• [Work order]
Copy every line of the records below word for word, but leave the pictures out.

Dataset entries
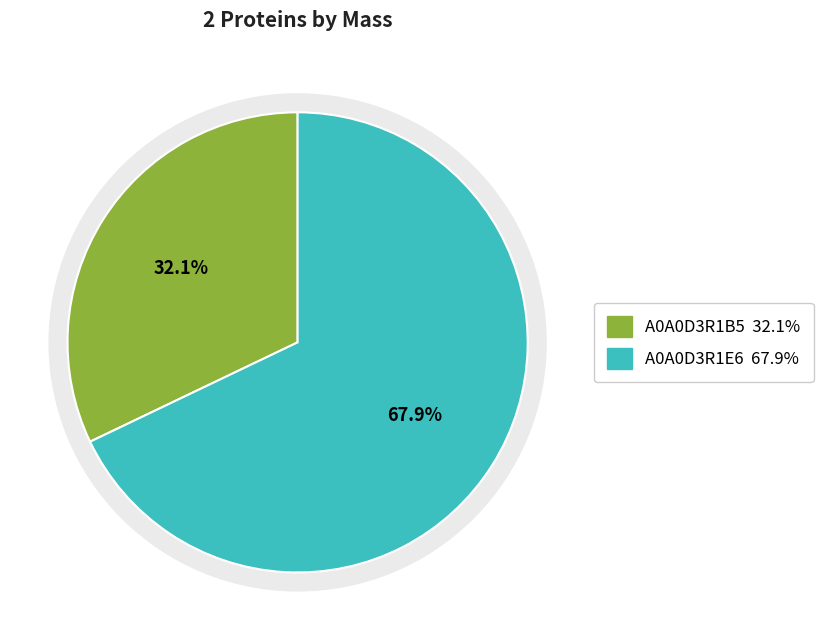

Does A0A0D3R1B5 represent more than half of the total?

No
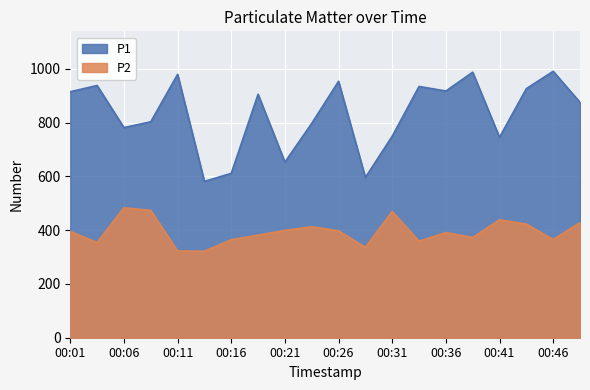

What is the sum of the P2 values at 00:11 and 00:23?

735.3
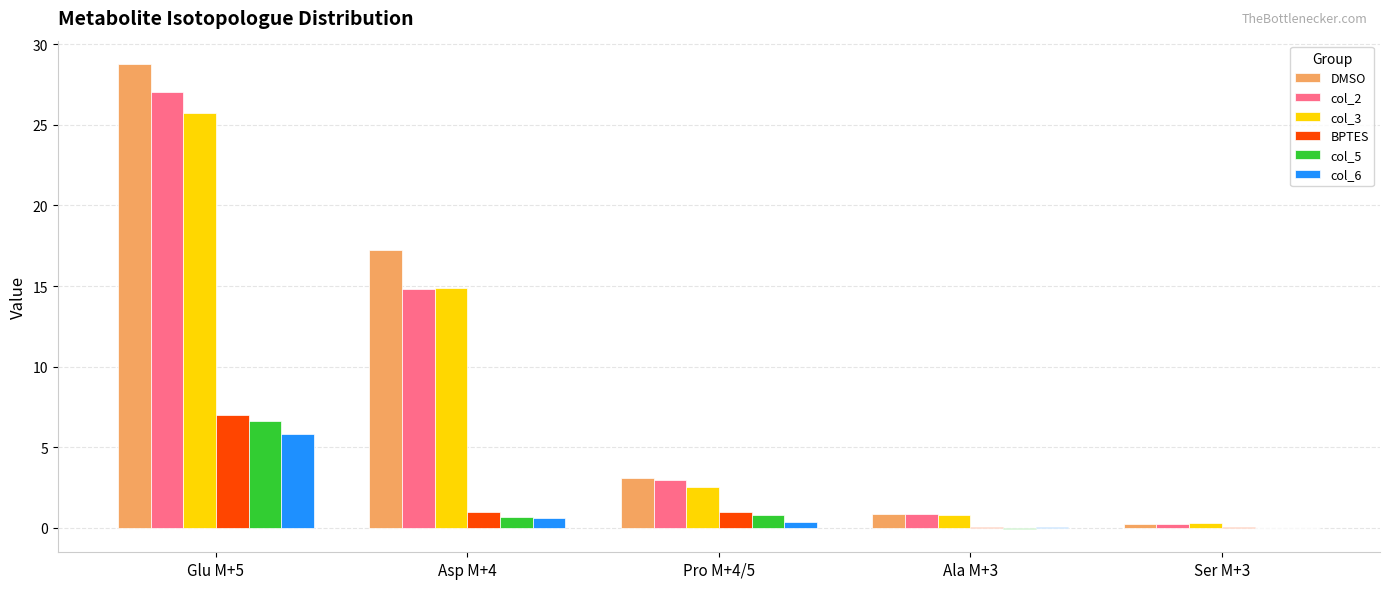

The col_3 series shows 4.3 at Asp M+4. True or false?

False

• [Exercise output]
Does A0A0D3R1B5 represent more than half of the total?

No

What is the sum of the P2 values at 00:11 and 00:23?

735.3

The col_3 series shows 4.3 at Asp M+4. True or false?

False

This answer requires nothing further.